**Exercise description:**
Below this line is a set of entries; quote exactly the lines from the line that contains "- Sandwich spread" to the line that contains "- Sangria, red", both lines included.

┌─ Records to use

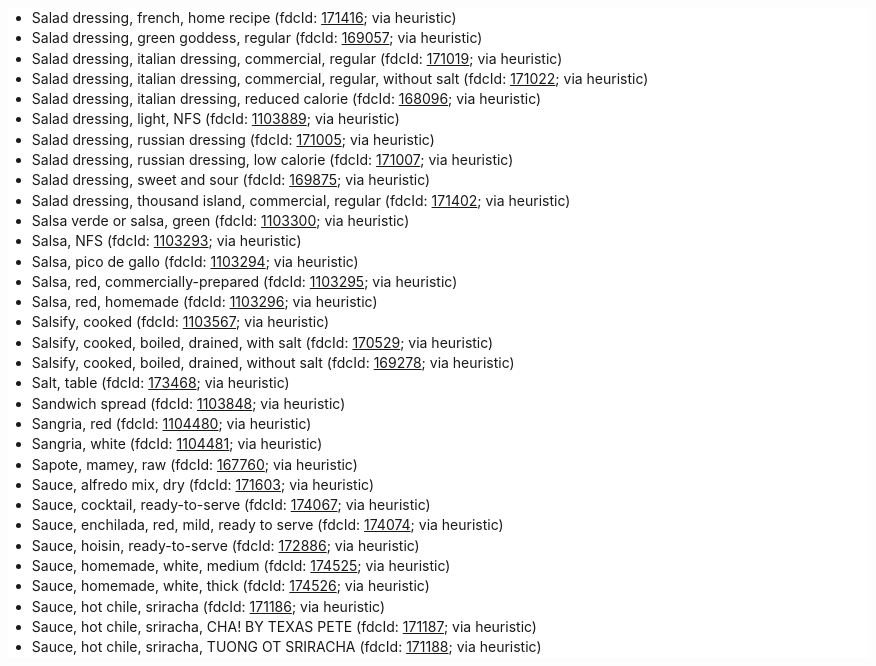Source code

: - Salad dressing, french, home recipe (fdcId: [171416](https://fdc.nal.usda.gov/fdc-app.html#/food-details/171416); via heuristic)
- Salad dressing, green goddess, regular (fdcId: [169057](https://fdc.nal.usda.gov/fdc-app.html#/food-details/169057); via heuristic)
- Salad dressing, italian dressing, commercial, regular (fdcId: [171019](https://fdc.nal.usda.gov/fdc-app.html#/food-details/171019); via heuristic)
- Salad dressing, italian dressing, commercial, regular, without salt (fdcId: [171022](https://fdc.nal.usda.gov/fdc-app.html#/food-details/171022); via heuristic)
- Salad dressing, italian dressing, reduced calorie (fdcId: [168096](https://fdc.nal.usda.gov/fdc-app.html#/food-details/168096); via heuristic)
- Salad dressing, light, NFS (fdcId: [1103889](https://fdc.nal.usda.gov/fdc-app.html#/food-details/1103889); via heuristic)
- Salad dressing, russian dressing (fdcId: [171005](https://fdc.nal.usda.gov/fdc-app.html#/food-details/171005); via heuristic)
- Salad dressing, russian dressing, low calorie (fdcId: [171007](https://fdc.nal.usda.gov/fdc-app.html#/food-details/171007); via heuristic)
- Salad dressing, sweet and sour (fdcId: [169875](https://fdc.nal.usda.gov/fdc-app.html#/food-details/169875); via heuristic)
- Salad dressing, thousand island, commercial, regular (fdcId: [171402](https://fdc.nal.usda.gov/fdc-app.html#/food-details/171402); via heuristic)
- Salsa verde or salsa, green (fdcId: [1103300](https://fdc.nal.usda.gov/fdc-app.html#/food-details/1103300); via heuristic)
- Salsa, NFS (fdcId: [1103293](https://fdc.nal.usda.gov/fdc-app.html#/food-details/1103293); via heuristic)
- Salsa, pico de gallo (fdcId: [1103294](https://fdc.nal.usda.gov/fdc-app.html#/food-details/1103294); via heuristic)
- Salsa, red, commercially-prepared (fdcId: [1103295](https://fdc.nal.usda.gov/fdc-app.html#/food-details/1103295); via heuristic)
- Salsa, red, homemade (fdcId: [1103296](https://fdc.nal.usda.gov/fdc-app.html#/food-details/1103296); via heuristic)
- Salsify, cooked (fdcId: [1103567](https://fdc.nal.usda.gov/fdc-app.html#/food-details/1103567); via heuristic)
- Salsify, cooked, boiled, drained, with salt (fdcId: [170529](https://fdc.nal.usda.gov/fdc-app.html#/food-details/170529); via heuristic)
- Salsify, cooked, boiled, drained, without salt (fdcId: [169278](https://fdc.nal.usda.gov/fdc-app.html#/food-details/169278); via heuristic)
- Salt, table (fdcId: [173468](https://fdc.nal.usda.gov/fdc-app.html#/food-details/173468); via heuristic)
- Sandwich spread (fdcId: [1103848](https://fdc.nal.usda.gov/fdc-app.html#/food-details/1103848); via heuristic)
- Sangria, red (fdcId: [1104480](https://fdc.nal.usda.gov/fdc-app.html#/food-details/1104480); via heuristic)
- Sangria, white (fdcId: [1104481](https://fdc.nal.usda.gov/fdc-app.html#/food-details/1104481); via heuristic)
- Sapote, mamey, raw (fdcId: [167760](https://fdc.nal.usda.gov/fdc-app.html#/food-details/167760); via heuristic)
- Sauce, alfredo mix, dry (fdcId: [171603](https://fdc.nal.usda.gov/fdc-app.html#/food-details/171603); via heuristic)
- Sauce, cocktail, ready-to-serve (fdcId: [174067](https://fdc.nal.usda.gov/fdc-app.html#/food-details/174067); via heuristic)
- Sauce, enchilada, red, mild, ready to serve (fdcId: [174074](https://fdc.nal.usda.gov/fdc-app.html#/food-details/174074); via heuristic)
- Sauce, hoisin, ready-to-serve (fdcId: [172886](https://fdc.nal.usda.gov/fdc-app.html#/food-details/172886); via heuristic)
- Sauce, homemade, white, medium (fdcId: [174525](https://fdc.nal.usda.gov/fdc-app.html#/food-details/174525); via heuristic)
- Sauce, homemade, white, thick (fdcId: [174526](https://fdc.nal.usda.gov/fdc-app.html#/food-details/174526); via heuristic)
- Sauce, hot chile, sriracha (fdcId: [171186](https://fdc.nal.usda.gov/fdc-app.html#/food-details/171186); via heuristic)
- Sauce, hot chile, sriracha, CHA! BY TEXAS PETE (fdcId: [171187](https://fdc.nal.usda.gov/fdc-app.html#/food-details/171187); via heuristic)
- Sauce, hot chile, sriracha, TUONG OT SRIRACHA (fdcId: [171188](https://fdc.nal.usda.gov/fdc-app.html#/food-details/171188); via heuristic)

└─

**Answer for the task:**
- Sandwich spread (fdcId: [1103848](https://fdc.nal.usda.gov/fdc-app.html#/food-details/1103848); via heuristic)
- Sangria, red (fdcId: [1104480](https://fdc.nal.usda.gov/fdc-app.html#/food-details/1104480); via heuristic)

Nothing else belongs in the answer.